Weltweit laufen rund 43 Prozent der Smartphones mit Googles Android, im selben Quartal 2010 waren es noch 17 Prozent. Nokias System Symbian ist rückläufig und hat noch 22 Prozent Marktanteil. Apples iOS hat einen Anteil von etwa 18 Prozent, wie aus einer Untersuchung von Gartner hervorgeht.

Er wolle das "Ökosystem Android" vor den Konkurrenten Apple, Microsoft und Oracle schützen, begründete auch Google-Chef Larry Page die 12,5 Milliarden Dollar schweren Übernahmepläne für Motorolas Handysparte. Zuvor hatte Google schon versucht, Patente von Nortel zu kaufen, sich aber mit dem Gebot von 900 Millionen Dollar nicht gegen ein Konsortium durchsetzen können, das aus sechs Unternehmen um Apple, Microsoft und Sony besteht - und 4,5 Milliarden Dollar zu zahlen bereit war.

Für diesen Deal könnte es aber auch noch eine andere Erklärung geben: Florian Müller, der auf seinem Blog ausführlich über die gerichtlichen Auseinandersetzungen berichtet, hat da seine ganz eigene Interpretation: "Dieser Kauf dient Google als angenehmer Vorwand, von seiner eigentlichen Strategie abzulenken."

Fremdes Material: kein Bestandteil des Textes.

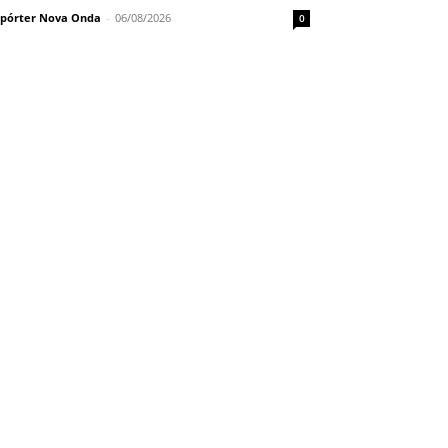
pórter Nova Onda
-
06/08/2026
0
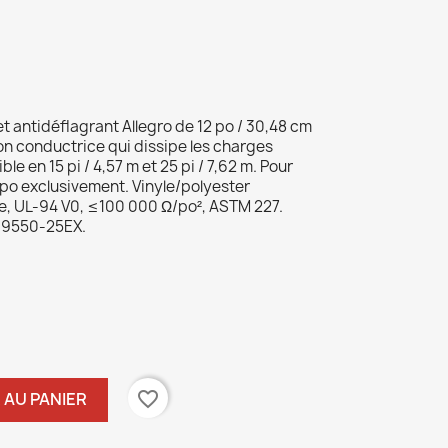
t antidéflagrant Allegro de 12 po / 30,48 cm
on conductrice qui dissipe les charges
ble en 15 pi / 4,57 m et 25 pi / 7,62 m. Pour
 po exclusivement. Vinyle/polyester
e, UL-94 V0, ≤100 000 Ω/po², ASTM 227.
t 9550-25EX.
favorite_border
 AU PANIER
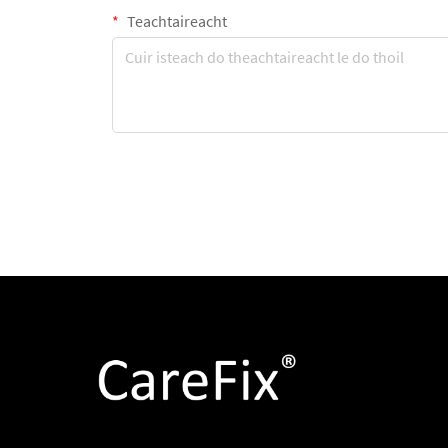
Teachtaireacht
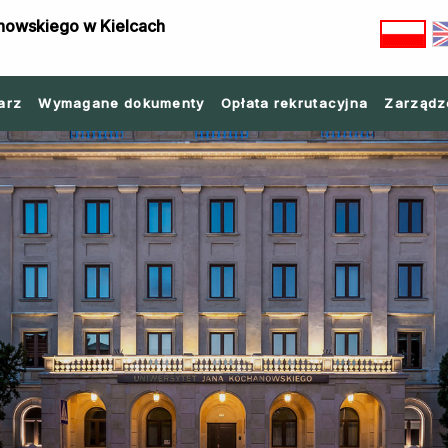
nowskiego w Kielcach
arz
Wymagane dokumenty
Opłata rekrutacyjna
Zarządz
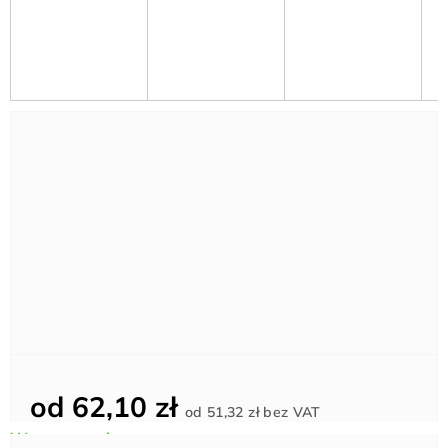
od
62,10 zł
Cena
od
51,32 zł
bez VAT
jednostkowa:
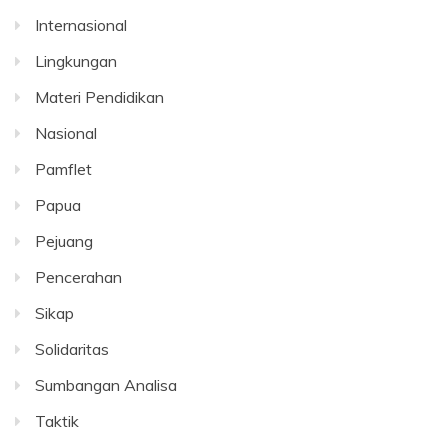
Internasional
Lingkungan
Materi Pendidikan
Nasional
Pamflet
Papua
Pejuang
Pencerahan
Sikap
Solidaritas
Sumbangan Analisa
Taktik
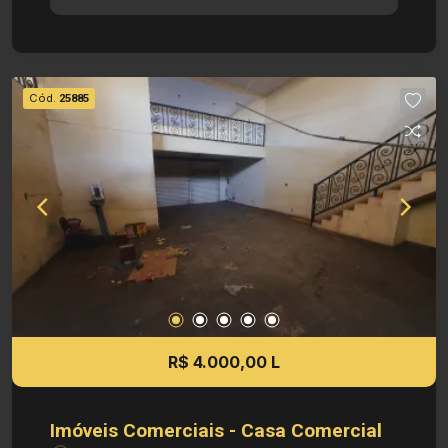
Útil - 339,54 m² de Área Construída Informações
bônus: - Armários - Imóvel nas imediações de
avenidas, supermercados e restaurantes
Investimento de Locação: R$ 3.750,00
Cód.
25885
Investimento de IPTU: R$ 366,02 Investimento
de Venda: R$ 576.000,00 Obs: A imobiliária se
reserva ao direito de alterar qualquer informação
referente aos valores, dados e disponibilidade
de seus imóveis, sem aviso prévio.
R$ 4.000,00 L
Imóveis Comerciais - Casa Comercial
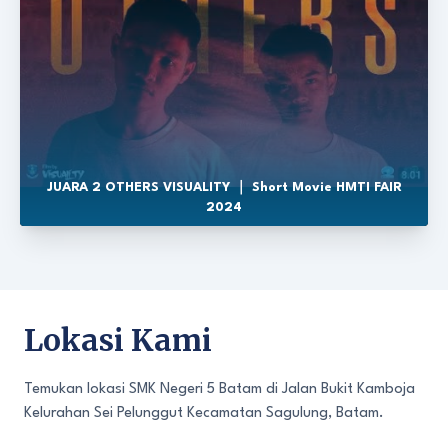
JUARA 2 OTHERS VISUALITY ｜ Short Movie HMTI FAIR
2024
Lokasi Kami
Temukan lokasi SMK Negeri 5 Batam di Jalan Bukit Kamboja
Kelurahan Sei Pelunggut Kecamatan Sagulung, Batam.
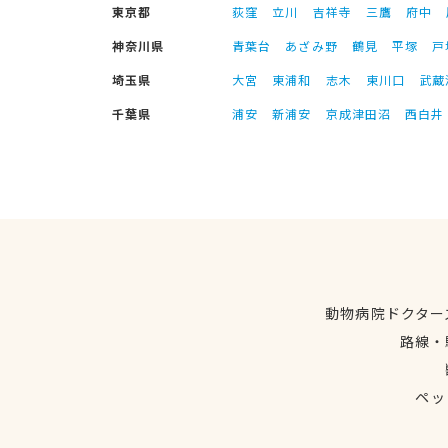
東京都
荻窪
立川
吉祥寺
三鷹
府中
神奈川県
青葉台
あざみ野
鶴見
平塚
戸
埼玉県
大宮
東浦和
志木
東川口
武蔵
千葉県
浦安
新浦安
京成津田沼
西白井
動物病院ドクター
路線・
ペッ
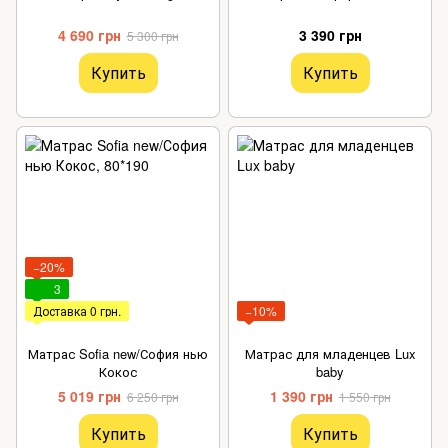
4 690 грн
3 390 грн
5 300 грн
Купить
Купить
−20%
3
Доставка 0 грн.
−10%
Матрас Sofia new/София нью
Матрас для младенцев Lux
Кокос
baby
5 019 грн
1 390 грн
6 250 грн
1 550 грн
Купить
Купить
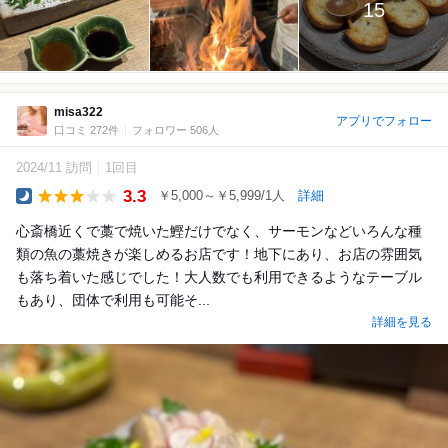
15
misa322
アプリでフォロー
口コミ 272件
フォロワー 506人
2024/11 訪問
1回目
3.3
￥5,000～￥5,999/1人
詳細
Dinner
心斎橋近くで藁で焼いた鰹だけでなく、サーモンなどいろんな種
類の魚の藁焼きが楽しめるお店です！地下にあり、お店の雰囲気
も落ち着いた感じでした！大人数でも利用できるようなテーブル
もあり、団体で利用も可能そ...
詳細を見る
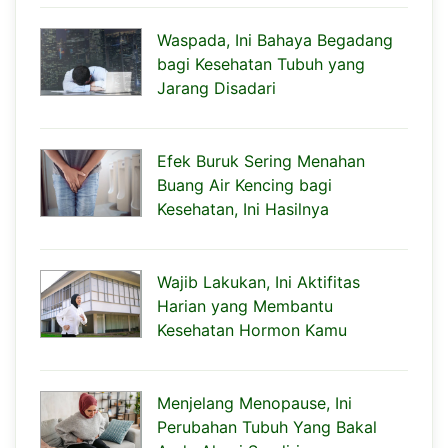
Waspada, Ini Bahaya Begadang
bagi Kesehatan Tubuh yang
Jarang Disadari
Efek Buruk Sering Menahan
Buang Air Kencing bagi
Kesehatan, Ini Hasilnya
Wajib Lakukan, Ini Aktifitas
Harian yang Membantu
Kesehatan Hormon Kamu
Menjelang Menopause, Ini
Perubahan Tubuh Yang Bakal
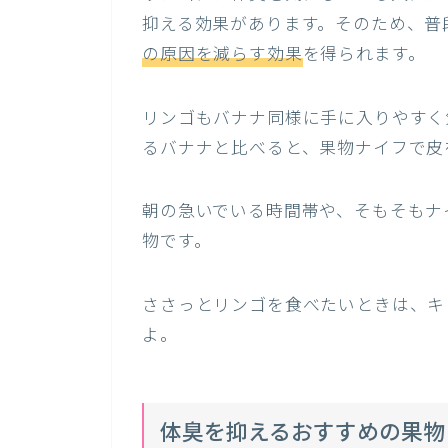
抑える効果があります。そのため、普
の原因を減らす効果
を得られます。
リンゴもバナナ同様に手に入りやすく
るバナナと比べると、果物ナイフで皮
朝の急いでいる時間帯や、そもそもナ
物です。
ささっとリンゴを食べたいときは、キ
よ。
体臭を抑えるおすすめの果物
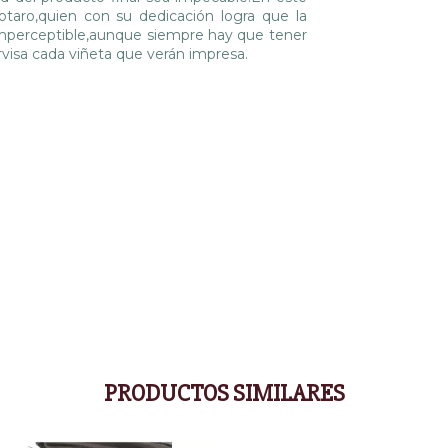
yotaro,quien con su dedicación logra que la
 imperceptible,aunque siempre hay que tener
rvisa cada viñeta que verán impresa.
PRODUCTOS SIMILARES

Mit Motorola an seiner Seite habe Google die Möglichkeit, künftig Handys zum Selbstkostenpreis zu verkaufen. Die Handyherstellung müsse keine Gewinne abwerfen, da der Onlinekonzern sein Geld mit Werbung verdiene. Müller ist der Meinung, das Patentportfolio des Handyherstellers sei wenig attraktiv. Schließlich stehen auch Motorolas Patente längst juristisch unter Feuer: Apple und Microsoft haben den neuen Google-Partner vergangenen Herbst vor Gericht geschleift. In beiden Verfahren gibt es noch kein Ergebnis. Rivale Samsung, dessen Handys ebenfalls mit Android laufen, kündigte nach Googles Kaufankündigung an, das eigene Betriebssystem Bada, das vor allem im asiatischen Raum vertrieben wird, weiter auszubauen.